Waving your flag

There’s nothing like a terrorist attack on your nation and your way of life to bring out a bit of defiant pride, that is patriotism. I was never one to raise the flag but it still flies outside my home (though I will confess to wearing it less often on my lapel). In Britain, where Marc Danziger is visiting, he is seeing British patriotism rise. He reads a bracing set of articles in The Telegraph and quotes in full a stirring list of 10 principles the paper says British believe, including this one:

The English-speaking world. The atrocities of September 11, 2001, were not simply an attack on a foreign nation; they were an attack on the anglosphere – on all of us who believe in freedom, justice and the rule of law.

Amen, cousins.

Marc has lots of links from the Telegraph and then picks out this oddly insulting and inappropriate quote from a New York Times correspondent there:

So what do foreign correspondents think of the British?
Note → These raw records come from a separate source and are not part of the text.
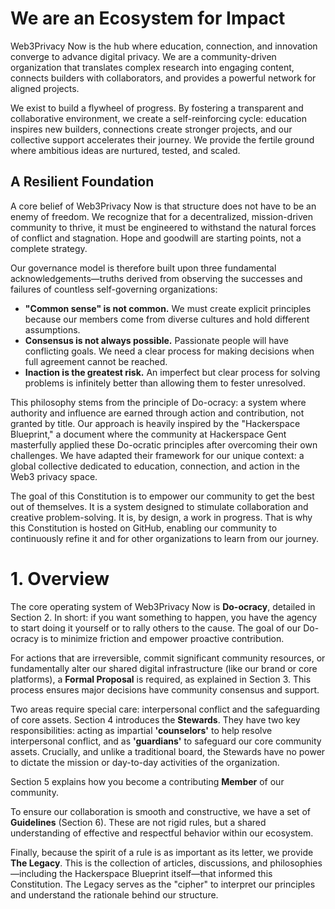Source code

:# We are an Ecosystem for Impact

Web3Privacy Now is the hub where education, connection, and innovation converge to advance digital privacy. We are a community-driven organization that translates complex research into engaging content, connects builders with collaborators, and provides a powerful network for aligned projects.

We exist to build a flywheel of progress. By fostering a transparent and collaborative environment, we create a self-reinforcing cycle: education inspires new builders, connections create stronger projects, and our collective support accelerates their journey. We provide the fertile ground where ambitious ideas are nurtured, tested, and scaled.

## A Resilient Foundation

A core belief of Web3Privacy Now is that structure does not have to be an enemy of freedom. We recognize that for a decentralized, mission-driven community to thrive, it must be engineered to withstand the natural forces of conflict and stagnation. Hope and goodwill are starting points, not a complete strategy.

Our governance model is therefore built upon three fundamental acknowledgements—truths derived from observing the successes and failures of countless self-governing organizations:

* **"Common sense" is not common.** We must create explicit principles because our members come from diverse cultures and hold different assumptions.
* **Consensus is not always possible.** Passionate people will have conflicting goals. We need a clear process for making decisions when full agreement cannot be reached.
* **Inaction is the greatest risk.** An imperfect but clear process for solving problems is infinitely better than allowing them to fester unresolved.

This philosophy stems from the principle of Do-ocracy: a system where authority and influence are earned through action and contribution, not granted by title. Our approach is heavily inspired by the "Hackerspace Blueprint," a document where the community at Hackerspace Gent masterfully applied these Do-ocratic principles after overcoming their own challenges. We have adapted their framework for our unique context: a global collective dedicated to education, connection, and action in the Web3 privacy space.

The goal of this Constitution is to empower our community to get the best out of themselves. It is a system designed to stimulate collaboration and creative problem-solving. It is, by design, a work in progress. That is why this Constitution is hosted on GitHub, enabling our community to continuously refine it and for other organizations to learn from our journey.

# 1. Overview

The core operating system of Web3Privacy Now is **Do-ocracy**, detailed in Section 2. In short: if you want something to happen, you have the agency to start doing it yourself or to rally others to the cause. The goal of our Do-ocracy is to minimize friction and empower proactive contribution.

For actions that are irreversible, commit significant community resources, or fundamentally alter our shared digital infrastructure (like our brand or core platforms), a **Formal Proposal** is required, as explained in Section 3. This process ensures major decisions have community consensus and support.

Two areas require special care: interpersonal conflict and the safeguarding of core assets. Section 4 introduces the **Stewards**. They have two key responsibilities: acting as impartial **'counselors'** to help resolve interpersonal conflict, and as **'guardians'** to safeguard our core community assets. Crucially, and unlike a traditional board, the Stewards have no power to dictate the mission or day-to-day activities of the organization.

Section 5 explains how you become a contributing **Member** of our community.

To ensure our collaboration is smooth and constructive, we have a set of **Guidelines** (Section 6). These are not rigid rules, but a shared understanding of effective and respectful behavior within our ecosystem.

Finally, because the spirit of a rule is as important as its letter, we provide **The Legacy**. This is the collection of articles, discussions, and philosophies—including the Hackerspace Blueprint itself—that informed this Constitution. The Legacy serves as the "cipher" to interpret our principles and understand the rationale behind our structure.
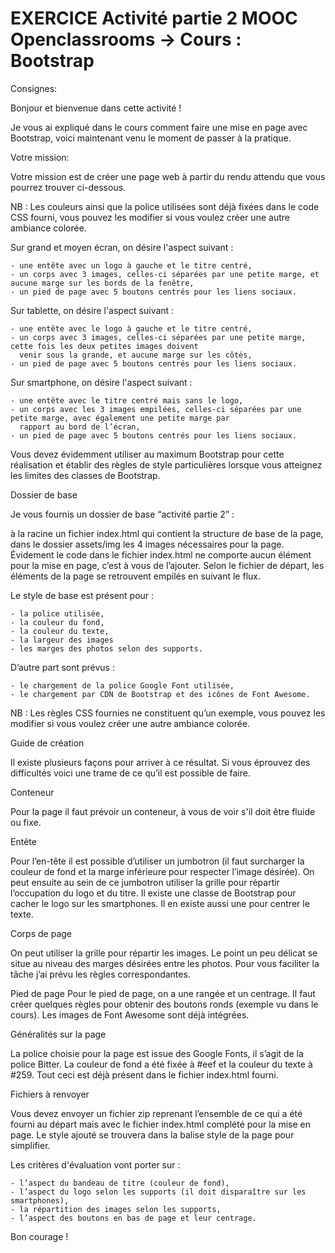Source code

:# EXERCICE Activité partie 2 MOOC Openclassrooms -> Cours : Bootstrap

Consignes:

Bonjour et bienvenue dans cette activité !

Je vous ai expliqué dans le cours comment faire une mise en page avec Bootstrap, voici maintenant venu le moment de passer à la pratique.

 
Votre mission:

Votre mission est de créer une page web à partir du rendu attendu que vous pourrez trouver ci-dessous.

NB : Les couleurs ainsi que la police utilisées sont déjà fixées dans le code CSS fourni, vous pouvez les modifier si vous voulez créer une autre ambiance colorée.

Sur grand et moyen écran, on désire l'aspect suivant :

    - une entête avec un logo à gauche et le titre centré,
    - un corps avec 3 images, celles-ci séparées par une petite marge, et aucune marge sur les bords de la fenêtre,
    - un pied de page avec 5 boutons centrés pour les liens sociaux.
 

Sur tablette, on désire l'aspect suivant :

    - une entête avec le logo à gauche et le titre centré,
    - un corps avec 3 images, celles-ci séparées par une petite marge, cette fois les deux petites images doivent 
      venir sous la grande, et aucune marge sur les côtés,
    - un pied de page avec 5 boutons centrés pour les liens sociaux.
 

Sur smartphone, on désire l'aspect suivant :

    - une entête avec le titre centré mais sans le logo,
    - un corps avec les 3 images empilées, celles-ci séparées par une petite marge, avec également une petite marge par 
      rapport au bord de l’écran,
    - un pied de page avec 5 boutons centrés pour les liens sociaux.


Vous devez évidemment utiliser au maximum Bootstrap pour cette réalisation et établir des règles de style particulières lorsque vous atteignez les limites des classes de Bootstrap.


Dossier de base

Je vous fournis un dossier de base “activité partie 2” :

à la racine un fichier index.html qui contient la structure de base de la page,
dans le dossier assets/img les 4 images nécessaires pour la page.
Évidement le code dans le fichier index.html ne comporte aucun élément pour la mise en page, c’est à vous de l’ajouter. Selon le fichier de départ, les éléments de la page se retrouvent empilés en suivant le flux.

Le style de base est présent pour :

    - la police utilisée,
    - la couleur du fond,
    - la couleur du texte,
    - la largeur des images
    - les marges des photos selon des supports.

D’autre part sont prévus :

    - le chargement de la police Google Font utilisée,
    - le chargement par CDN de Bootstrap et des icônes de Font Awesome.

NB : Les règles CSS fournies ne constituent qu’un exemple, vous pouvez les modifier si vous voulez créer une autre ambiance colorée.


Guide de création

Il existe plusieurs façons pour arriver à ce résultat. Si vous éprouvez des difficultés voici une trame de ce qu’il est possible de faire.


Conteneur

Pour la page il faut prévoir un conteneur, à vous de voir s'il doit être fluide ou fixe.


Entête

Pour l’en-tête il est possible d’utiliser un jumbotron (il faut surcharger la couleur de fond et la marge inférieure pour respecter l’image désirée). On peut 
ensuite au sein de ce jumbotron utiliser la grille pour répartir l’occupation du logo et du titre. Il existe une classe de Bootstrap pour cacher le logo sur les 
smartphones. Il en existe aussi une pour centrer le texte.


Corps de page 

On peut utiliser la grille pour répartir les images. Le point un peu délicat se situe au niveau des marges désirées entre les photos. Pour vous faciliter la tâche 
j’ai prévu les règles correspondantes.


Pied de page
Pour le pied de page, on a une rangée et un centrage. Il faut créer quelques règles pour obtenir des boutons ronds (exemple vu dans le cours). Les images de Font 
Awesome sont déjà intégrées.


Généralités sur la page 

La police choisie pour la page est issue des Google Fonts, il s’agit de la police Bitter. La couleur de fond a été fixée à #eef et la couleur du texte à #259. Tout 
ceci est déjà présent dans le fichier index.html fourni.

 

Fichiers à renvoyer

Vous devez envoyer un fichier zip reprenant l’ensemble de ce qui a été fourni au départ mais avec le fichier index.html complété pour la mise en page. Le style 
ajouté se trouvera dans la balise style de la page pour simplifier.

Les critères d'évaluation vont porter sur :

    - l’aspect du bandeau de titre (couleur de fond),
    - l’aspect du logo selon les supports (il doit disparaître sur les smartphones),
    - la répartition des images selon les supports,
    - l’aspect des boutons en bas de page et leur centrage.

Bon courage !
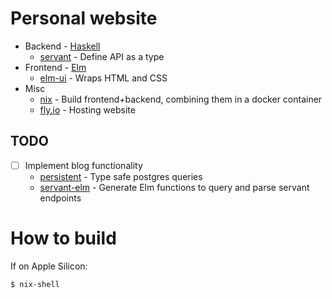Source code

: # Personal website

* Backend - [Haskell](https://www.haskell.org/)
    * [servant](https://hackage.haskell.org/package/servant) - Define API as a type
* Frontend - [Elm](https://elm-lang.org/)
    * [elm-ui](https://package.elm-lang.org/packages/mdgriffith/elm-ui/latest/) - Wraps HTML and CSS
* Misc
    * [nix](https://nixos.org/) - Build frontend+backend, combining them in a docker container
    * [fly.io](https://fly.io/) - Hosting website

## TODO
- [ ] Implement blog functionality
    - [persistent](https://hackage.haskell.org/package/persistent) - Type safe postgres queries
    - [servant-elm](https://hackage.haskell.org/package/servant-elm) - Generate Elm functions to query and parse servant endpoints

# How to build

If on Apple Silicon:

`$ nix-shell`
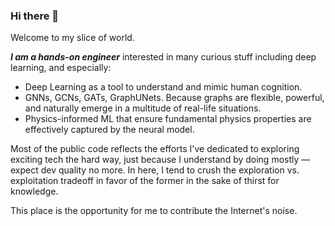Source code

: ### Hi there 👋

Welcome to my slice of world. 

___I am a hands-on engineer___ interested in many curious stuff including deep learning, and especially: 
* Deep Learning as a tool to understand and mimic human cognition.
* GNNs, GCNs, GATs, GraphUNets. Because graphs are flexible, powerful, and naturally emerge in a multitude of real-life situations.
* Physics-informed ML that ensure fundamental physics properties are effectively captured by the neural model.

Most of the public code reflects the efforts I've dedicated to exploring exciting tech the hard way, just because I understand by doing mostly — expect dev quality no more. In here, I tend to crush the exploration vs. exploitation tradeoff in favor of the former in the sake of thirst for knowledge.

This place is the opportunity for me to contribute the Internet's noise.

<!--
**alxyok/alxyok** is a ✨ _special_ ✨ repository because its `README.md` (this file) appears on your GitHub profile.

Here are some ideas to get you started:

- 🔭 I’m currently working on ...
- 🌱 I’m currently learning ...
- 👯 I’m looking to collaborate on ...
- 🤔 I’m looking for help with ...
- 💬 Ask me about ...
- 📫 How to reach me: ...
- 😄 Pronouns: ...
- ⚡ Fun fact: ...
-->

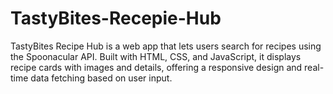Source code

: # TastyBites-Recepie-Hub
TastyBites Recipe Hub is a web app that lets users search for recipes using the Spoonacular API. Built with HTML, CSS, and JavaScript, it displays recipe cards with images and details, offering a responsive design and real-time data fetching based on user input.

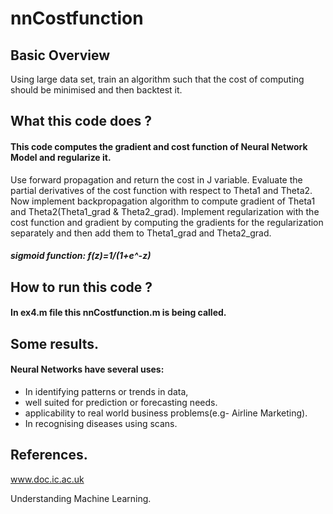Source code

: # nnCostfunction
## Basic Overview
Using large data set, train an algorithm such that the cost of computing should be minimised and then backtest it. 

## What this code does ?
#### This code computes the gradient and cost function of Neural Network Model and regularize it.
Use forward propagation and return the cost in J variable.
Evaluate the partial derivatives of  the cost function with respect to Theta1 and Theta2.
Now implement backpropagation algorithm to compute gradient of Theta1 and Theta2(Theta1_grad & Theta2_grad).
Implement regularization with the cost function and gradient by computing the gradients for the regularization separately and then add them to Theta1_grad and Theta2_grad.
##### sigmoid function: f(z)=1/(1+e^-z)

## How to run this code ?
#### In ex4.m file this nnCostfunction.m is being called. 

## Some results.
#### Neural Networks have several uses: 
- In identifying patterns or trends in data,
- well suited for prediction or forecasting needs.
- applicability to real world business problems(e.g- Airline Marketing).
- In recognising diseases using scans.

## References.
www.doc.ic.ac.uk

Understanding Machine Learning.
Sarah Lyall, of The New York Times, says: “It used to be about the stiff upper lip, cream teas and cricket, but all that changed after Princess Diana died. The British don’t have an obvious set of values now other than their knack for self-depreciation.”

I’m going to bet that Ms. Lyall, seeing that in context of the stories, is cringing. Or I certainly hope she is.

(And editors worry about reporters blogging and saying inappropriate things…. when all they have to do is talk to other reporters.)